══ PAGE EXCERPT

Detroit Boat House (cc photo by Bob Jagendorf)

Bruce Katz and Jennifer Bradley have a very interesting piece looking at successful turnarounds of dying European industrial centers and laying out a vision for making Detroit work again. A lot of this has to do with possibly wishful thinking ideas about government governance. For example, the idea that “State and federal governments should place the city’s most dysfunctional agencies in receivership as a quid pro quo for federal investment . . . [t]hese higher-level governments should also insist that the city and its suburbs end their wasteful bickering and act as one on issues that naturally cross borders, like transportation and the environment.”

════
══ DATASET ROWS

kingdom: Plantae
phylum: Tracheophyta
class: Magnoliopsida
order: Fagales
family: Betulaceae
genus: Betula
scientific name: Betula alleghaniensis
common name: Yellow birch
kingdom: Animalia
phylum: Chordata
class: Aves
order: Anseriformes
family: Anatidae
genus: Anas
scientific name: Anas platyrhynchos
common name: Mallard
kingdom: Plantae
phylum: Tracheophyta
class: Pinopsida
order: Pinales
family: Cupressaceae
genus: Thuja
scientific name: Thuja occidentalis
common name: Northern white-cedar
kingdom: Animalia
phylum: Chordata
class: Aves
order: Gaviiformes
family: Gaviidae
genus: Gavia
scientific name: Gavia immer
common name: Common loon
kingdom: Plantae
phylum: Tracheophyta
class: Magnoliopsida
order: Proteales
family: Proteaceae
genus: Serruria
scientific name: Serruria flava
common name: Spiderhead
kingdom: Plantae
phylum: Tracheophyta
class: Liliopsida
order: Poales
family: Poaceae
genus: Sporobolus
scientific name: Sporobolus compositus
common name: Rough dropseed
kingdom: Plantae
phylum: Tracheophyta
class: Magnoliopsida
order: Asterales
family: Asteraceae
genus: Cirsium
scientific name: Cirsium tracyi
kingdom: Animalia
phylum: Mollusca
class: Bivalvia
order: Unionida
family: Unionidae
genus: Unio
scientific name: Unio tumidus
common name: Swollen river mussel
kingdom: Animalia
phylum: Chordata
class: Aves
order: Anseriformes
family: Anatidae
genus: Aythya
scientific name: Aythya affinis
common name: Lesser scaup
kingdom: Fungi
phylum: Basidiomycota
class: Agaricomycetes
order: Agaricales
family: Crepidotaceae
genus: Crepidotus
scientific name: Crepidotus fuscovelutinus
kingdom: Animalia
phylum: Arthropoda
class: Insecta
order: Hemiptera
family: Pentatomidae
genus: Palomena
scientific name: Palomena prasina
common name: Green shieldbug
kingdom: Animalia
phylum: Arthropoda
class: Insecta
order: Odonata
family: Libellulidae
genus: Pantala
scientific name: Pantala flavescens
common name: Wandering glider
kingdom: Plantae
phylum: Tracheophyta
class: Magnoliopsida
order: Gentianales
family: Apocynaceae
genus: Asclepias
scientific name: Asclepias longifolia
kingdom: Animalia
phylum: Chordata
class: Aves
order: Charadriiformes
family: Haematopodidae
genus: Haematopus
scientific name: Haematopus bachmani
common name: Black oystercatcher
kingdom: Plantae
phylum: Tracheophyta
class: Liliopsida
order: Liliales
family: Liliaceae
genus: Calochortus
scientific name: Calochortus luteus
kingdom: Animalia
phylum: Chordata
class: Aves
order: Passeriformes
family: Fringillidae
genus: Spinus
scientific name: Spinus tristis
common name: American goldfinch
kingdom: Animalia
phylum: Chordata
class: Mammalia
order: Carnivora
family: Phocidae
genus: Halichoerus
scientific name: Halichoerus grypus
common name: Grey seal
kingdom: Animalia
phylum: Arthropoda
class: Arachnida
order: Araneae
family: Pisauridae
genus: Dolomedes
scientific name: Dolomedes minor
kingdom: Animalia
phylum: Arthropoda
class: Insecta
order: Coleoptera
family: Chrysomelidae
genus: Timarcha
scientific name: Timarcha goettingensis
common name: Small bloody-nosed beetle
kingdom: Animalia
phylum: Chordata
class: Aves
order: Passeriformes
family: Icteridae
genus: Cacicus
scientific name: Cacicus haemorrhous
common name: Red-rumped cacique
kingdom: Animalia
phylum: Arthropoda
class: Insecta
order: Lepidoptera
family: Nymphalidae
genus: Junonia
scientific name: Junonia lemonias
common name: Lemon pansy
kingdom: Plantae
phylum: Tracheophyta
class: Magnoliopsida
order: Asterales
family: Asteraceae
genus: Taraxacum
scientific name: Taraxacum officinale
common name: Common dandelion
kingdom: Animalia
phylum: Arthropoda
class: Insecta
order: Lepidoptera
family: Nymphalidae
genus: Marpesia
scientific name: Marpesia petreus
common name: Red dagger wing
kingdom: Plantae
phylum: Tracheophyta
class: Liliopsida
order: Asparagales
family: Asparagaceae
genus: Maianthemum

════

EXERCISE INSTRUCTIONS –
[1] In the Detroit excerpt, who wrote the piece about turning around failing European industrial centers?
[2] Carry the Detroit excerpt forward from its last sentence.

RESULTS BY TASK –
[1] Bruce Katz and Jennifer Bradley.

[2]
But perhaps the most interesting part just has to do with the physical state of the city itself:

Even if Detroit were to rebuild its economy, it would still face a fundamental obstacle to recovery. It is just too big for itself, with a landscape that even locals compare to postwar Dresden. Nearly one-third of the land in the city is empty or unused, and some 80,000 city homes are vacant. [...] Detroit has to change physically because it simply cannot sustain its current form. It was built for two million people, not the 900,000 that live there today. Manhattan, San Francisco, and Boston could all fit within Detroit’s 139-square-mile boundary, and there would still be 20 square miles to spare. Even more than its European counterparts, which had much less severe population losses, Detroit will have to become a different kind of city, one that challenges our idea of what a city is supposed to look like, and what happens within its boundaries.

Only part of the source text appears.